Bug #90765 api node crashes under heavy connect disconnect
Submitted: 5 May 2018 21:23 Modified: 7 Jun 2018 14:35
Reporter: Gilad Odinak Email Updates:
Status: No Feedback Impact on me:
None 
Category:MySQL Cluster: NDB API Severity:S2 (Serious)
Version:5.7.8 OS:CentOS
Assigned to: MySQL Verification Team CPU Architecture:Any

[5 May 2018 21:23] Gilad Odinak
Description:
API node crashes (signal 11) in NdbOperationExec.cpp, line 1608 when

NdbOperation::insertKEYINFO_NdbRecord calls

theLastKEYINFO->setLength(NdbApiSignal::MaxSignalWords - keyInfoRemain);

because theLastKEYINFO == NULL

theLastKEYINFO is set by allocKeyInfo() above at line 1591; that function return -1 if it failes to do so in which case insertKEYINFO_NdbRecord  returns that value

So it seems theLastKEYINFO is set to NULL by some other thread between these two points of execution of insertKEYINFO_NdbRecord

How to repeat:
Happens randomly when used in a large production system. I don't have a simple text case/code

Suggested fix:
My simple workaround is to add

if (theLastKEYINFO == NULL) {
  // Race condition probably with NdbOperation::postExecuteRelease
  return -1;
}

Just before the call to theLastKEYINFO->setLength(...)
[5 May 2018 22:52] Gilad Odinak
Actually the problem seems to be that we never enter the above while block (which really is an if block) so a better fix is

if (byteSize < keyInfoRemain*4) {
    setErrorCodeAbort(4000);
    return -1;
}

while (byteSize > keyInfoRemain*4)
{
....
[6 May 2018 2:25] Gilad Odinak
The crash happens when on entry to
NdbOperation::insertKEYINFO_NdbRecord(const char *value,Uint32 byteSize)

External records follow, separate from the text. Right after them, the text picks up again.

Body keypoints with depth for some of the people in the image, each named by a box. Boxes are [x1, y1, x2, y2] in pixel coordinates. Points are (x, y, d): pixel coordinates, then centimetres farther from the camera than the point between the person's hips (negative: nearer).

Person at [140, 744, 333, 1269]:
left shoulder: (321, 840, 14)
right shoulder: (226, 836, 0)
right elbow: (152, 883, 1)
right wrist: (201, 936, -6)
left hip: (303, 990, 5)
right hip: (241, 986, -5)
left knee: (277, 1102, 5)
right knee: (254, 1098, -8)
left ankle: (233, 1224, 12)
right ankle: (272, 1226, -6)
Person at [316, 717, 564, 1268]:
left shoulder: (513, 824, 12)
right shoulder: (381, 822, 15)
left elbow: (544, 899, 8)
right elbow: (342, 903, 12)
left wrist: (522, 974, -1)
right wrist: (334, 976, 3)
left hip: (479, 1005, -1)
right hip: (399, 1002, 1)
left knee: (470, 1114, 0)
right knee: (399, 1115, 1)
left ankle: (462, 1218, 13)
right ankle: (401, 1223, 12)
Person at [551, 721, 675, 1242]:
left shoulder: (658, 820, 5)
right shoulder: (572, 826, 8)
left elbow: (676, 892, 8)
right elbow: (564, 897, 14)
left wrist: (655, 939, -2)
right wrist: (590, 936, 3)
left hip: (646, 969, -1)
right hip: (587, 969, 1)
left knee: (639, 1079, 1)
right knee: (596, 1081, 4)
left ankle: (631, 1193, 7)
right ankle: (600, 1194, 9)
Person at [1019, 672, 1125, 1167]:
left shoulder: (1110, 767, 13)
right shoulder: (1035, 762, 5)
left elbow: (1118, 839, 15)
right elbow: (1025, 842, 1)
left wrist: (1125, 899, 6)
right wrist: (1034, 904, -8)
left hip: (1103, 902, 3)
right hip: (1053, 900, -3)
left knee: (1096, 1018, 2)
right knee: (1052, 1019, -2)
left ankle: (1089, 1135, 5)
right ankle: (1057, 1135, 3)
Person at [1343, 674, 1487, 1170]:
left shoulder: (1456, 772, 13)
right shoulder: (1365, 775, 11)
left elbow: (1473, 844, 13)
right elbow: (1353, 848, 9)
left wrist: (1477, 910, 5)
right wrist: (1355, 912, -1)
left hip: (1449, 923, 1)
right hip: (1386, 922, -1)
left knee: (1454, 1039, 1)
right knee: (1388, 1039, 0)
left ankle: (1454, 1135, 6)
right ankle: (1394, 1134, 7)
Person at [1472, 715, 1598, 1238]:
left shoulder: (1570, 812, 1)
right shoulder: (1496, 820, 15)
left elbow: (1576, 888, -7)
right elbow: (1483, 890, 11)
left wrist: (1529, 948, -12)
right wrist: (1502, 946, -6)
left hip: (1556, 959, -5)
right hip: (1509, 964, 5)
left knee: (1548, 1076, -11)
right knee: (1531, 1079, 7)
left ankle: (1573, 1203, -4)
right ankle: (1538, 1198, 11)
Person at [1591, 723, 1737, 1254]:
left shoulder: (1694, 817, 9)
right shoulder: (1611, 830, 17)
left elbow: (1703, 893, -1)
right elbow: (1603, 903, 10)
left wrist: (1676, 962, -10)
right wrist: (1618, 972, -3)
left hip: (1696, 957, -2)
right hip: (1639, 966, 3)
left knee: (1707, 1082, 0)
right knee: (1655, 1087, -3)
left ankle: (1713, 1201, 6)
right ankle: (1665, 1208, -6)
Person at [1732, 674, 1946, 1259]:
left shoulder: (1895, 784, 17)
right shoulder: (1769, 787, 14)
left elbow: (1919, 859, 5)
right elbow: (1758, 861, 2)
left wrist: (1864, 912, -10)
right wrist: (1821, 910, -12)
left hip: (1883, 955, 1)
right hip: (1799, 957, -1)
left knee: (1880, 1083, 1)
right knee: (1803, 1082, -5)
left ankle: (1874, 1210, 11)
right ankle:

 byteSize == 0 and keyInfoRemain == 0 and  theLastKEYINFO == NULL

This happen once per 140K queries on one node, and once per 1.8M queries on another noe.
[7 May 2018 14:35] MySQL Verification Team
Hi,

I'm having issue reproducing the problem. Do you have a reproducible case we can use?

thanks
Bogdan
[8 Jun 2018 1:00] Bugs System
No feedback was provided for this bug for over a month, so it is
being suspended automatically. If you are able to provide the
information that was originally requested, please do so and change
the status of the bug back to "Open".